Yesung shakes his head slightly to clear it. "Heechul, I'm not gay..."
"And I'm not Jongwoon-sexual, you small-handed freak, but you're still going to have to fuck me if you want your contract validated." Yesung opens his mouth to speak and Heechul cuts him off. "And really, don't try to pretend like you don't want to. Everyone wants to fuck me. Even girls want to fuck me. And some of them get to, and I bet they're better at it than you, so get your skinny ass over here and let's get this over with."
Yesung blushes again-it's true, he is hard, and if it's not for Heechul then who-
"Now!" Heechul growls and imperiously smacks his ass.
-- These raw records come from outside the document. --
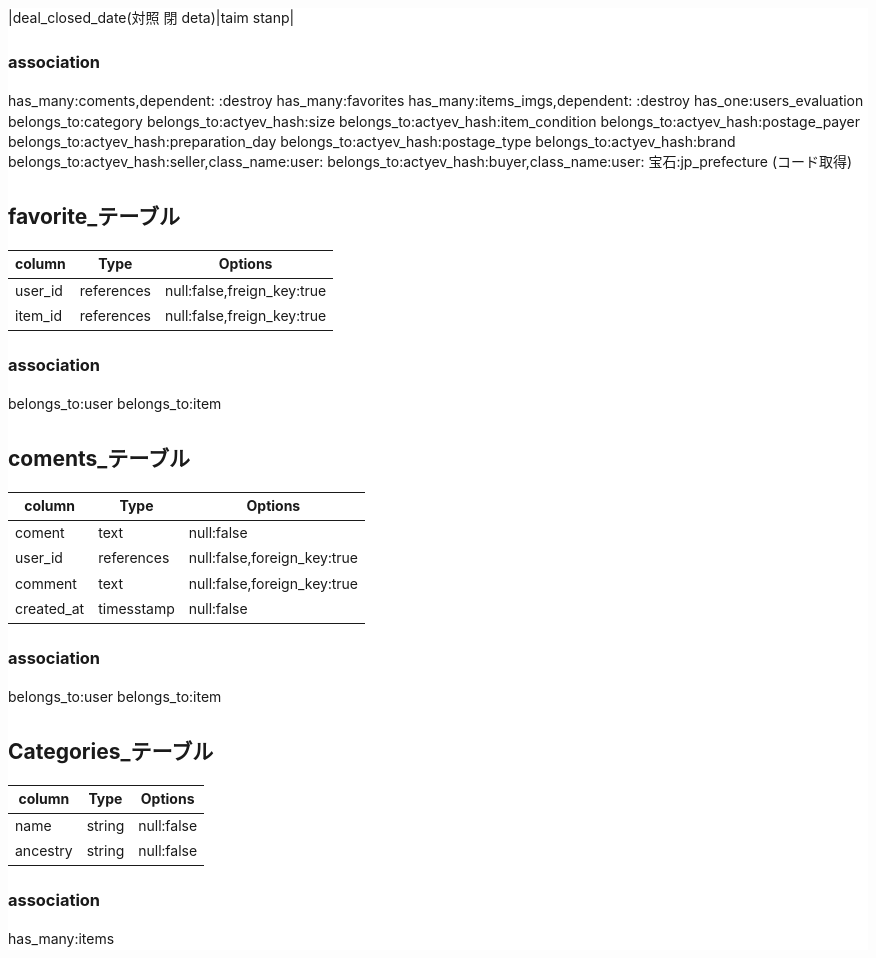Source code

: |deal_closed_date(対照 閉 deta)|taim stanp|
### association
has_many:coments,dependent: :destroy
has_many:favorites
has_many:items_imgs,dependent: :destroy
has_one:users_evaluation
belongs_to:category
belongs_to:actyev_hash:size
belongs_to:actyev_hash:item_condition
belongs_to:actyev_hash:postage_payer
belongs_to:actyev_hash:preparation_day
belongs_to:actyev_hash:postage_type
belongs_to:actyev_hash:brand
belongs_to:actyev_hash:seller,class_name:user:
belongs_to:actyev_hash:buyer,class_name:user:
宝石:jp_prefecture (コード取得)

## favorite_テーブル
|column|Type|Options|
|------|----|-------|
|user_id|references|null:false,freign_key:true|
|item_id|references|null:false,freign_key:true|
### association
belongs_to:user
belongs_to:item

## coments_テーブル
|column|Type|Options|
|------|----|-------|
|coment|text|null:false|
|user_id|references|null:false,foreign_key:true|
|comment|text|null:false,foreign_key:true|
|created_at|timesstamp|null:false|
### association
belongs_to:user
belongs_to:item

## Categories_テーブル
|column|Type|Options|
|------|----|-------|
|name|string|null:false|
|ancestry|string|null:false|
### association
has_many:items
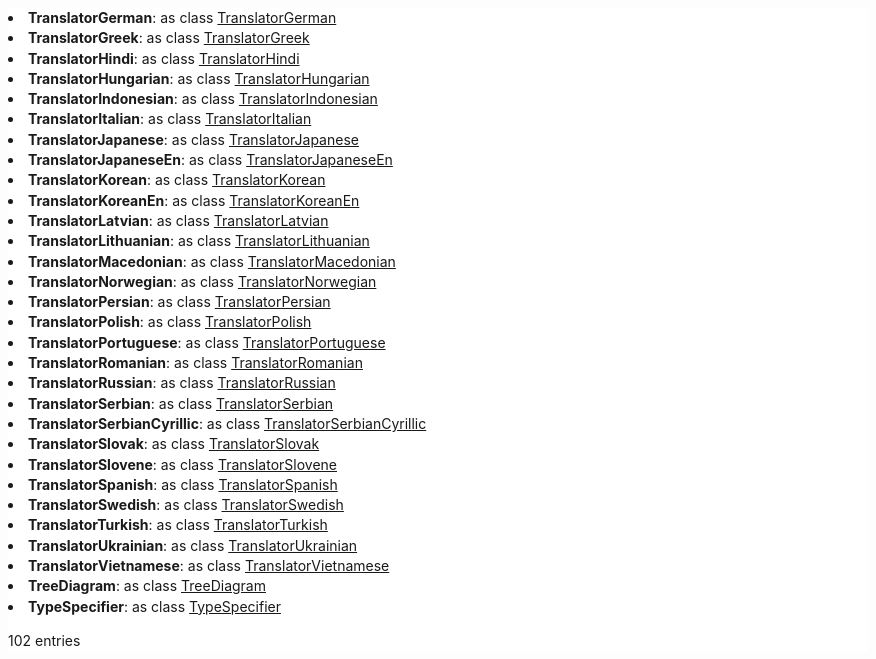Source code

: <li><b>TranslatorGerman</b>: as class <a href="/web-doxygen/docs/api/classes/translatorgerman">TranslatorGerman</a></li>
<li><b>TranslatorGreek</b>: as class <a href="/web-doxygen/docs/api/classes/translatorgreek">TranslatorGreek</a></li>
<li><b>TranslatorHindi</b>: as class <a href="/web-doxygen/docs/api/classes/translatorhindi">TranslatorHindi</a></li>
<li><b>TranslatorHungarian</b>: as class <a href="/web-doxygen/docs/api/classes/translatorhungarian">TranslatorHungarian</a></li>
<li><b>TranslatorIndonesian</b>: as class <a href="/web-doxygen/docs/api/classes/translatorindonesian">TranslatorIndonesian</a></li>
<li><b>TranslatorItalian</b>: as class <a href="/web-doxygen/docs/api/classes/translatoritalian">TranslatorItalian</a></li>
<li><b>TranslatorJapanese</b>: as class <a href="/web-doxygen/docs/api/classes/translatorjapanese">TranslatorJapanese</a></li>
<li><b>TranslatorJapaneseEn</b>: as class <a href="/web-doxygen/docs/api/classes/translatorjapaneseen">TranslatorJapaneseEn</a></li>
<li><b>TranslatorKorean</b>: as class <a href="/web-doxygen/docs/api/classes/translatorkorean">TranslatorKorean</a></li>
<li><b>TranslatorKoreanEn</b>: as class <a href="/web-doxygen/docs/api/classes/translatorkoreanen">TranslatorKoreanEn</a></li>
<li><b>TranslatorLatvian</b>: as class <a href="/web-doxygen/docs/api/classes/translatorlatvian">TranslatorLatvian</a></li>
<li><b>TranslatorLithuanian</b>: as class <a href="/web-doxygen/docs/api/classes/translatorlithuanian">TranslatorLithuanian</a></li>
<li><b>TranslatorMacedonian</b>: as class <a href="/web-doxygen/docs/api/classes/translatormacedonian">TranslatorMacedonian</a></li>
<li><b>TranslatorNorwegian</b>: as class <a href="/web-doxygen/docs/api/classes/translatornorwegian">TranslatorNorwegian</a></li>
<li><b>TranslatorPersian</b>: as class <a href="/web-doxygen/docs/api/classes/translatorpersian">TranslatorPersian</a></li>
<li><b>TranslatorPolish</b>: as class <a href="/web-doxygen/docs/api/classes/translatorpolish">TranslatorPolish</a></li>
<li><b>TranslatorPortuguese</b>: as class <a href="/web-doxygen/docs/api/classes/translatorportuguese">TranslatorPortuguese</a></li>
<li><b>TranslatorRomanian</b>: as class <a href="/web-doxygen/docs/api/classes/translatorromanian">TranslatorRomanian</a></li>
<li><b>TranslatorRussian</b>: as class <a href="/web-doxygen/docs/api/classes/translatorrussian">TranslatorRussian</a></li>
<li><b>TranslatorSerbian</b>: as class <a href="/web-doxygen/docs/api/classes/translatorserbian">TranslatorSerbian</a></li>
<li><b>TranslatorSerbianCyrillic</b>: as class <a href="/web-doxygen/docs/api/classes/translatorserbiancyrillic">TranslatorSerbianCyrillic</a></li>
<li><b>TranslatorSlovak</b>: as class <a href="/web-doxygen/docs/api/classes/translatorslovak">TranslatorSlovak</a></li>
<li><b>TranslatorSlovene</b>: as class <a href="/web-doxygen/docs/api/classes/translatorslovene">TranslatorSlovene</a></li>
<li><b>TranslatorSpanish</b>: as class <a href="/web-doxygen/docs/api/classes/translatorspanish">TranslatorSpanish</a></li>
<li><b>TranslatorSwedish</b>: as class <a href="/web-doxygen/docs/api/classes/translatorswedish">TranslatorSwedish</a></li>
<li><b>TranslatorTurkish</b>: as class <a href="/web-doxygen/docs/api/classes/translatorturkish">TranslatorTurkish</a></li>
<li><b>TranslatorUkrainian</b>: as class <a href="/web-doxygen/docs/api/classes/translatorukrainian">TranslatorUkrainian</a></li>
<li><b>TranslatorVietnamese</b>: as class <a href="/web-doxygen/docs/api/classes/translatorvietnamese">TranslatorVietnamese</a></li>
<li><b>TreeDiagram</b>: as class <a href="/web-doxygen/docs/api/classes/treediagram">TreeDiagram</a></li>
<li><b>TypeSpecifier</b>: as class <a href="/web-doxygen/docs/api/classes/typespecifier">TypeSpecifier</a></li>
</ul>
<p>102 entries</p>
Yesung hurries over to the bed, drops his pants and then, not really knowing how to go about the whole cock-in-ass business, rests his hands gingerly on Heechul's hips.
"Oh for fucks sake!" Heechul yells, exasperated, and slams himself back onto Yesung's cock, taking it all the way to the base in one fluid stroke.
"Holy shit," Yesung gasps, and if he had doubted that Heechul was a demon before there are no doubts now, because no human could do that without prep, and no human would be this tight or this hot.
"Ok, now that I've done the big-boy part, do you think you can do the rest?" Heechul asks, looking over his shoulder irritably. When Yesung doesn't respond, Heechul clenches his ass and says, "It's not going to fuck itself!"
And so Yesung starts to move his hips. And when Heechul calls him a pussy he begins to fuck him harder, and when he calls him an incompetent virgin he fucks him even harder, and it continues until Yesung is pretty sure that the rhythmic smack of skin on skin as he pounds into Heechul must be audible for miles around. Even then the verbal assault doesn't stop, and soon Yesung has one hand twisted in Heechul's hair, wrenching his head back, and the other periodically smacking his ass, and is returning Heechul's profanity in kind, and then finally when Heechul growls, "C'mon, bitch, give it to me!" Yesung is able to get out a strangled, "Shut the fuck up!" and give Heechul's ass one last smack before he tenses up and comes, cock burried to the hilt.
It is the best orgasm of his life-the best anything of his life, really-and he is lost in it for a while; when he is able to think again, he is lying on his bed, naked from the waist down, and Heechul is standing over him zipping up his pants.
"I think my cock is on fire," Yesung says faintly.
"That'll happen when you fuck a demon, dipshit," Heechul smirks. "But on the bright side, the burning is proof that your contract has been accepted as valid."
Yesung stares up at him, blinking slowly, and tries to remember what contract.
Heechul smiles grudgingly. "You weren't so bad at the end there. That hair-pulling thing was hot-I'll have to remember that."
Yesung smiles back, still swimming in endorphins. "Did you come?"
"Demons can't come on this plane. But don't worry," Heechul says, leaning down close, "I'll get my chance. In another part of your contract that I'm sure you didn't read, there's a stipulation that once your eternal soul becomes the Devil's, its ass becomes eternally mine, and I promise you I'll make good use of it." And with a wicked smile and a parting pat on Yesung's behind, Heechul leaves the room.
Yesung supposes that he is meant to be intimidated by the idea of Heechul fucking him for all eternity, but he can't help but thinking that in the end, the only one getting fucked in a bad way by this deal is the Devil.